In analysing the operation, Ooi Keat Gin, writing in the Australian War Memorial Journal, concludes that both Operations Agas and Semut "achieved considerable results within a short period", and greatly assisted the wider Allied effort to secure north Borneo. Specifically, Semut 1 and 2 were considered to have achieved "remarkable success". In June 1945, Semut 1's elements were spread thinly, covering the entire northern Sarawak region and had an outpost at Pensiangan and as far as Tenom in North Borneo. They had also established several bases in Dutch Borneo. Sourced solely from the local population, the Australians were able to obtain information regarding Japanese positions and movements in Brunei and northern Sarawak, and information regarding prisoners of war and civilian internees in the region. About 600 natives were trained and supplied with weapons and ammunition. Semut 1 also carried out operations to focussed on disrupting Japanese subsistence operations and prevent the local population from providing labour to them.

Semut 2 also expanded their operational area to Bintulu and Upper Rajang in central Sarawak and trained a 350-strong local guerrilla force. Semut 3 expanded their operational area to Kapit in central Sarawak. In 1959, Tom Harrisson, in summing up Z Special Units operations claimed that "[t]he unit had inflicted some 1,700 casualties on the Japs at the cost of some 112 white lives", stating that Semut 1 had accounted for over 1,000 of the total 1,700 Japanese fatal casualties. Jim Truscott places Japanese casualties as a result of Operation Semut at around 1,500 with 240 captured. These were inflicted by a force of around 82 Allied soldiers, and 200 local guerrillas. There were no casualties amongst the Z Special Unit members assigned to Semut, along about 30 local guerrillas were killed during the fighting.
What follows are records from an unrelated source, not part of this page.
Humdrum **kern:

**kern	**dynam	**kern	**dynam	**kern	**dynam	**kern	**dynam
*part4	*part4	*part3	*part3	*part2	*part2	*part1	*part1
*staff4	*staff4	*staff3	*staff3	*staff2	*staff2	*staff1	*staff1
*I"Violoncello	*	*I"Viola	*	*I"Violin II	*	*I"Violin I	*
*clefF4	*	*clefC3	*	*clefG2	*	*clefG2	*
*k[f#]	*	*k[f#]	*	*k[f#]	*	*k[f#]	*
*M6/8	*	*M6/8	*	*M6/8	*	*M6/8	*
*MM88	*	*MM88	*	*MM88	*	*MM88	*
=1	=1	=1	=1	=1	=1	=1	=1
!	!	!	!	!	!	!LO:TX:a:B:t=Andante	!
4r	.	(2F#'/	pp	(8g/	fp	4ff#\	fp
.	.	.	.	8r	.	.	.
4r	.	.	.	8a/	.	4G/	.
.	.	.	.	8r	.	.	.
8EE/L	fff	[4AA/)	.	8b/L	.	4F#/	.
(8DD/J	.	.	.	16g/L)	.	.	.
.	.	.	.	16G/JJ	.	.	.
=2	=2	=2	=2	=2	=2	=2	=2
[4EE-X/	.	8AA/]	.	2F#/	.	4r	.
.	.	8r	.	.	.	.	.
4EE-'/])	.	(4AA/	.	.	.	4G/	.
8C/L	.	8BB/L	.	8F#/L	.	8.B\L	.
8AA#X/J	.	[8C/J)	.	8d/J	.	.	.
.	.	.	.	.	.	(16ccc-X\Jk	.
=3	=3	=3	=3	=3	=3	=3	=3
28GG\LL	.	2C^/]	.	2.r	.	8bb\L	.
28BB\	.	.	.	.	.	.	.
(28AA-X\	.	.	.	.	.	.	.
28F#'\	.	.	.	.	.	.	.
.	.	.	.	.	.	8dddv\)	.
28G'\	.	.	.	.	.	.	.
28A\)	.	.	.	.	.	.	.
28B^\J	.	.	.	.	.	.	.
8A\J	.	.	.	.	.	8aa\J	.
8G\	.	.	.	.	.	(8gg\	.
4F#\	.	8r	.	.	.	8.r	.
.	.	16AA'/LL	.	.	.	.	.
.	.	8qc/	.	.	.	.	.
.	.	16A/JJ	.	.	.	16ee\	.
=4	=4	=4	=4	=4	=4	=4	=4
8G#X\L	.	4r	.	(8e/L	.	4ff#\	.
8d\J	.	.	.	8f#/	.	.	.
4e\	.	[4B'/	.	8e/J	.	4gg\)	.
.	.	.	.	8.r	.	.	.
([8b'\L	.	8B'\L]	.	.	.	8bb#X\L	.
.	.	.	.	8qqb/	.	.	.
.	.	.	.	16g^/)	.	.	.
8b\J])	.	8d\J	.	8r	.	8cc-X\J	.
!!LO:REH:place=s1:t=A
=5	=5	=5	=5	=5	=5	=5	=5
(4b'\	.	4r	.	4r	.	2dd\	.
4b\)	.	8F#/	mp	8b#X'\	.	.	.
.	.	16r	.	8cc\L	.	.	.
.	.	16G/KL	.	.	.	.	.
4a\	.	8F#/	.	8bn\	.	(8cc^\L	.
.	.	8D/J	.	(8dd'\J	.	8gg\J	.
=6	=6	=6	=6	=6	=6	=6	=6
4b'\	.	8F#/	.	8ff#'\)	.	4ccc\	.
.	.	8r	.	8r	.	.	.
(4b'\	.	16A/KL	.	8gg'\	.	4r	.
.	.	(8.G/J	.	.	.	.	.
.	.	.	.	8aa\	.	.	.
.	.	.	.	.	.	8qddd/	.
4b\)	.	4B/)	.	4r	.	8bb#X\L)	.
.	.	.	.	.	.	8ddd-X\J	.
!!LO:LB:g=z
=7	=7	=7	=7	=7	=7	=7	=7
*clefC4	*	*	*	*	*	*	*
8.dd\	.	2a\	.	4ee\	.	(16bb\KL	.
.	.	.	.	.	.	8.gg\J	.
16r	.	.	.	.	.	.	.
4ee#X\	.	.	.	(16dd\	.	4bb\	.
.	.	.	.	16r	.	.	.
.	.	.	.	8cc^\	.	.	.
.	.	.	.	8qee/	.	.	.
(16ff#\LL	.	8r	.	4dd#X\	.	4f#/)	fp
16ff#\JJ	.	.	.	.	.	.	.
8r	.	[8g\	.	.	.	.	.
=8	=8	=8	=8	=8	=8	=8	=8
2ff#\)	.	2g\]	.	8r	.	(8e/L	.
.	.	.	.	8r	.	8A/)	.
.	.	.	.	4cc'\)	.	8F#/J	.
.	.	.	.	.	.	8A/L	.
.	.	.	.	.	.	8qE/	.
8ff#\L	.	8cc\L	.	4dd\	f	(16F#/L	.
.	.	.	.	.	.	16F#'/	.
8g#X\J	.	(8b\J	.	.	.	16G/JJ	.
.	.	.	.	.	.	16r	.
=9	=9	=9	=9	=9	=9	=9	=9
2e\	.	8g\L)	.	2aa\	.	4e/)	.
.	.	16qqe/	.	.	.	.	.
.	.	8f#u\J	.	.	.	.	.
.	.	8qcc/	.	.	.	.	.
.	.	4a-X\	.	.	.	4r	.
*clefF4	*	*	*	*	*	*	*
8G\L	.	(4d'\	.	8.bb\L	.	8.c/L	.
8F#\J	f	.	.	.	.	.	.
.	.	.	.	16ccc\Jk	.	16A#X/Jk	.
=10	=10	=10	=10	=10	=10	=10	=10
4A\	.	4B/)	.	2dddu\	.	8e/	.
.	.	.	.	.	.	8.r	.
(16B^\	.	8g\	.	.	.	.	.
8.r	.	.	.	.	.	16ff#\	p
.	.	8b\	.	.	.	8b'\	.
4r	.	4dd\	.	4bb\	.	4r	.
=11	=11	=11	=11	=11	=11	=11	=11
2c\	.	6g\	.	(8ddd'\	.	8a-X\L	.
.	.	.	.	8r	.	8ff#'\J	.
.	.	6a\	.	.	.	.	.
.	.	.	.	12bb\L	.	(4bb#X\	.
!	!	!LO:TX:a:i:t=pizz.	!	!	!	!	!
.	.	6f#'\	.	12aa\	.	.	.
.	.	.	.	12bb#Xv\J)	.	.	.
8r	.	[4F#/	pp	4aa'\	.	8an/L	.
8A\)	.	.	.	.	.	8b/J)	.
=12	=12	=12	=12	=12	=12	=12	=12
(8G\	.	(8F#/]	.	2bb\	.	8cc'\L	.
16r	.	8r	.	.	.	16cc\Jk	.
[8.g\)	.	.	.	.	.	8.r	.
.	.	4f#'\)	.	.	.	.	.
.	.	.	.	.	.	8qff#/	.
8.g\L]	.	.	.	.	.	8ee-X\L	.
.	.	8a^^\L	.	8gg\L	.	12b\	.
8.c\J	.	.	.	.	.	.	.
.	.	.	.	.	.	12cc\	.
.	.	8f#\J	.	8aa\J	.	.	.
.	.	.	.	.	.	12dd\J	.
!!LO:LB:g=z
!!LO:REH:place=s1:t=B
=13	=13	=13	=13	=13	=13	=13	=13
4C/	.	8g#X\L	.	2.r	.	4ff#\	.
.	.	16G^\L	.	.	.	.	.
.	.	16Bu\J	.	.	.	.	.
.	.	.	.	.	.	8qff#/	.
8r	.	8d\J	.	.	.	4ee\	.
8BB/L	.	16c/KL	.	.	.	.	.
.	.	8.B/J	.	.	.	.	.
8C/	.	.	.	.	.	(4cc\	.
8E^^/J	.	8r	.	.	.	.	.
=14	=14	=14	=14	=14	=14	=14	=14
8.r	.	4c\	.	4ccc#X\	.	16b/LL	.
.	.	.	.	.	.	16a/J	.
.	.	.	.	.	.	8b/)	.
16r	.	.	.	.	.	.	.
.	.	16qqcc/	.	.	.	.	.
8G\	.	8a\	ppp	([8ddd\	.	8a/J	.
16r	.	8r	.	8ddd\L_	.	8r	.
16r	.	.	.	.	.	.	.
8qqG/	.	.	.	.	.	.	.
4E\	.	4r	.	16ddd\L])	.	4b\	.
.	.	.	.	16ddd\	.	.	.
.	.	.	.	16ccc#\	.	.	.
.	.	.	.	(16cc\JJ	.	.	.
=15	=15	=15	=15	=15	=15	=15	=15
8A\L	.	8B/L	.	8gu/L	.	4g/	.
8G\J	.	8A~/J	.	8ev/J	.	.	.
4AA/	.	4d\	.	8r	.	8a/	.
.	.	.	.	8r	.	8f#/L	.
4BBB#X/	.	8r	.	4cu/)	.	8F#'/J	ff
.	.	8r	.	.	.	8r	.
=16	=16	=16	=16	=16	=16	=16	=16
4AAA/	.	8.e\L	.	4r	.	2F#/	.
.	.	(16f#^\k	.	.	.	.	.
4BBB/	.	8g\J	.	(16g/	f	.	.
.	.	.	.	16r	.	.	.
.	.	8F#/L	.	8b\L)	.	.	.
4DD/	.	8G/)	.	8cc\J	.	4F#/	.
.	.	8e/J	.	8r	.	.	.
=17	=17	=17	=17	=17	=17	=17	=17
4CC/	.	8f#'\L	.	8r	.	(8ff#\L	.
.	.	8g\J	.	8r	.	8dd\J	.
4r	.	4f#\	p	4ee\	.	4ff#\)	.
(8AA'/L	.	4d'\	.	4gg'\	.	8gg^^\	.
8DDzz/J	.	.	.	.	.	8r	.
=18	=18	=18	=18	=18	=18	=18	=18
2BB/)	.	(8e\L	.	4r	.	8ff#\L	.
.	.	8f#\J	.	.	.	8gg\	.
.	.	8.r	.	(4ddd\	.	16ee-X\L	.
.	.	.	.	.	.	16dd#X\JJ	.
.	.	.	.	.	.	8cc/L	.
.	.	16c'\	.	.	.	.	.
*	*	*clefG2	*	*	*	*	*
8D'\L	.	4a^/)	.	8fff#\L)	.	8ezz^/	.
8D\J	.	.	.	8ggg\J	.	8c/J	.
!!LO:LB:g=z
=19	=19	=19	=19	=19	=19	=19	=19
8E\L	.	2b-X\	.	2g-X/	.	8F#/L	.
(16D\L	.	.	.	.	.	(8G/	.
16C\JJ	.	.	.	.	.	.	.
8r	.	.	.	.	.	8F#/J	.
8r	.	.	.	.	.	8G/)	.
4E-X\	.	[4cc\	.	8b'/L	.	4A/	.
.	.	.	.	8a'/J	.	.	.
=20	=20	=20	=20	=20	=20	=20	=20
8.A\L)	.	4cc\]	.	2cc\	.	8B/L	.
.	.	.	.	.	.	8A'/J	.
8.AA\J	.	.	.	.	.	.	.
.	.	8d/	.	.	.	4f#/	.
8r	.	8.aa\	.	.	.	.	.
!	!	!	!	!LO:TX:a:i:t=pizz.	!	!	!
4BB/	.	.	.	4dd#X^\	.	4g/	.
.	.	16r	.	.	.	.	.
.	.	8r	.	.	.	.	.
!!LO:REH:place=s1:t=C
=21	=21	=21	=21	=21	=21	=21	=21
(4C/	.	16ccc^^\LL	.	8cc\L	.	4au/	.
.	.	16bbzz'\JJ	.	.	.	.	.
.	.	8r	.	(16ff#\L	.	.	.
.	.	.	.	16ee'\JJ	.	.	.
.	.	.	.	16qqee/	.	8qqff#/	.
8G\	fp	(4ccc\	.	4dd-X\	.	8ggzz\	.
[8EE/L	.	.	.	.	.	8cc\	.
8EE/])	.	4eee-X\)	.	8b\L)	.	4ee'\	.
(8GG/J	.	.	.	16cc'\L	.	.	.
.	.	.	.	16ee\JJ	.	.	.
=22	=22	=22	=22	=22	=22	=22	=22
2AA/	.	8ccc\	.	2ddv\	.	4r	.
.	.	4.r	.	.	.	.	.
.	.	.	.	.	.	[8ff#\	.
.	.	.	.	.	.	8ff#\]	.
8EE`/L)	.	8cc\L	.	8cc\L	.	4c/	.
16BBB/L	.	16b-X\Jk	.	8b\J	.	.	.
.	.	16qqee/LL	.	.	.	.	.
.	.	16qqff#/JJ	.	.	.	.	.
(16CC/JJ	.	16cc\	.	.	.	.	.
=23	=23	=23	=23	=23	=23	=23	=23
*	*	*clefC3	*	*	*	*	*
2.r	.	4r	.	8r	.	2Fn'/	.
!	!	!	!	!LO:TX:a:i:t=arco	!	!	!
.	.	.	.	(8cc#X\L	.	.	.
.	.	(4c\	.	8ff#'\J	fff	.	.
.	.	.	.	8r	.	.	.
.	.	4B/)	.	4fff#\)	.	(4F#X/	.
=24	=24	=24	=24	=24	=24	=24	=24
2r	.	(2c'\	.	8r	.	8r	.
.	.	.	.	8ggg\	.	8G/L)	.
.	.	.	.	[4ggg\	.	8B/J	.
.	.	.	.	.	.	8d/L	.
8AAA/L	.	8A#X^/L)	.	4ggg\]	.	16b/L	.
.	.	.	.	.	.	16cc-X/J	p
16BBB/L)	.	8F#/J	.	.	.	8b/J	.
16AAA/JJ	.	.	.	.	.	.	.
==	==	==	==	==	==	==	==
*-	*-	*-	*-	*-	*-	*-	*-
The information relayed by the local population, however, was sometimes erroneous, and the progress of Australian Imperial Force (AIF) in the region was hindered by incorrect information regarding Japanese strength and dispositions. In this regard, it has been concluded that Allied interrogators failed to assess the reliability of the information gathered before passing it to their headquarters. The local population was unable to differentiate facts and opinions from rumours circulating the region and subsequently passed incorrect information to the Australian forces. Due to Japanese counter-intelligence efforts, European officials could not be inserted into the Semut and Agas intelligence network to supervise the intelligence gathering.

==See also==
- The 1969 novel Farewell to the King by Pierre Schoendoerffer was inspired by events from Operation Semut, in particular the role played by Tom Harrisson. The book was later turned into a film by John Milius – Farewell to the King.